* [Description of the task]
Show, from the entries below, every line in which "Spannsystem" appears.

= Beginning of Section =

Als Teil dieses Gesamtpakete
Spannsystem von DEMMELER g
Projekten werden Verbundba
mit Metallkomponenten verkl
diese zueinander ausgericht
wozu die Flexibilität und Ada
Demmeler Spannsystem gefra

= End of Section =

* [Written response]
Spannsystem von DEMMELER g
Demmeler Spannsystem gefra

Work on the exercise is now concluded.